Voluntarism wrote:Of relevance to the previous discussion is that Say postulated a situation where all costs of production are at last reduced to zero: "in which case, it is evident there can no longer be rent for land, interest upon capital, or wages on labour, and consequently, no longer any revenue to the productive classes." What will happen then?
What then, I say, these classes would no longer exist. Every object of human want would stand in the same predicament as the air or the water, which are consumed without the necessity of being either produced or purchased. In like manner as every one is rich enough to provide himself with air, so would he be to provide himself with every other imaginable product. This would be the very acme of wealth. Political economy would no longer be a science; we should have no occasion to learn the mode of acquiring wealth; for we should find it ready made to our hands.
Anyway, the simple point was that the government can simply redirect the stream of production and does not need to individually "fund" the supply it diverts because it's ability to demand the diverted goods is only possible if those same goods are actually produced in the first place (ie they cannot distribute flying cars to everyone until the capacity to produce flying cars for everyone exists - and once it can be produced then they can automatically distribute).

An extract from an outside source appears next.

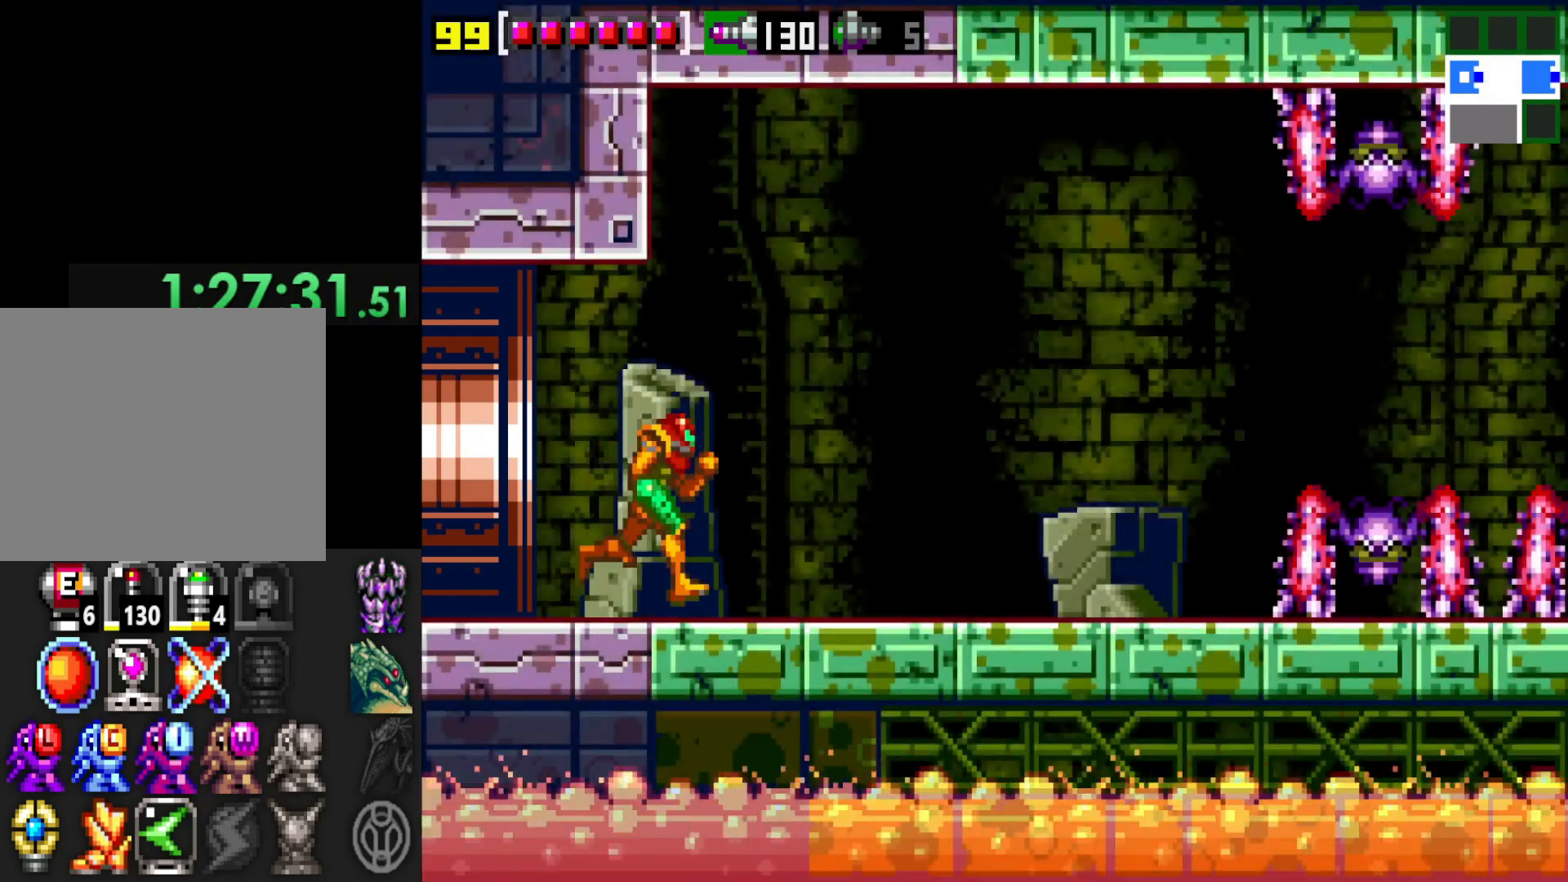
{"buttons": [], "left_stick": "center", "right_stick": "center", "events": [[67, "X", "up"], [150, "X", "down"], [217, "X", "up"], [267, "left_stick", "center"], [317, "X", "down"], [367, "X", "up"], [417, "X", "down"], [500, "X", "up"]]}
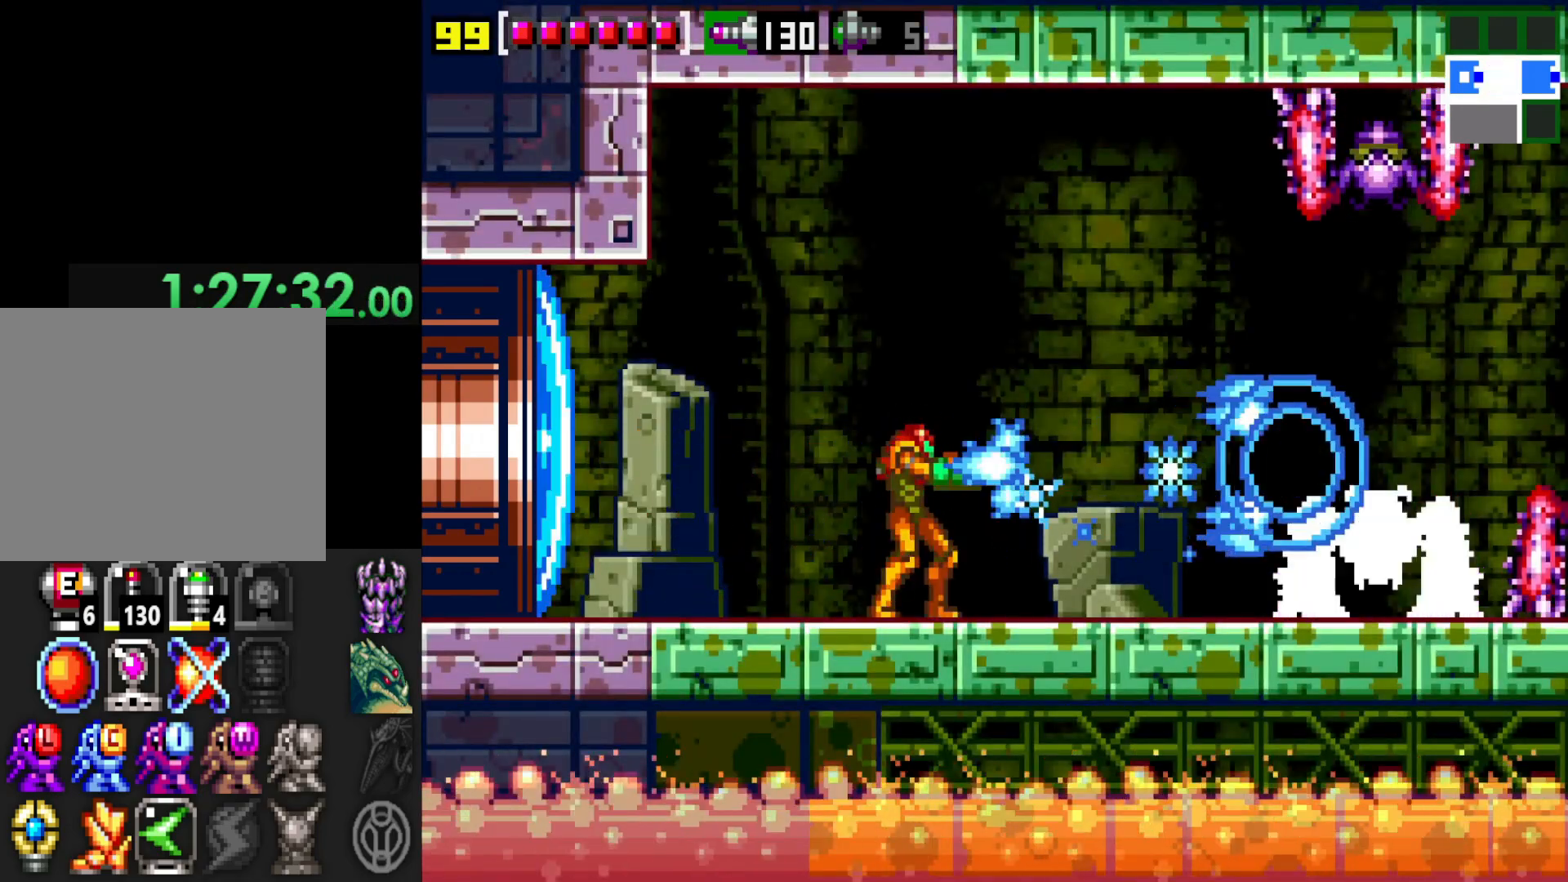
{"buttons": ["X", "L1"], "left_stick": "center", "right_stick": "center", "events": [[67, "X", "down"], [150, "X", "up"], [200, "X", "down"], [267, "X", "up"], [350, "X", "down"], [367, "L1", "down"], [417, "X", "up"], [500, "X", "down"]]}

What an interesting quote by Say. I agree with him on this. What a beautiful world where everybody is able to have anything they want without exploiting others! The only bad thing is, even though capital can be made ubiquitous and labour can be done by robots (in this way, both factors of production would cost $0), as long as private property is maintained and we don't colonize another planet, then land can never be made accesible for everybody. It is too scarce, esp. when its distribution has always been unequal.
Maybe the State should be present there to expropriate lands and re-distribute them?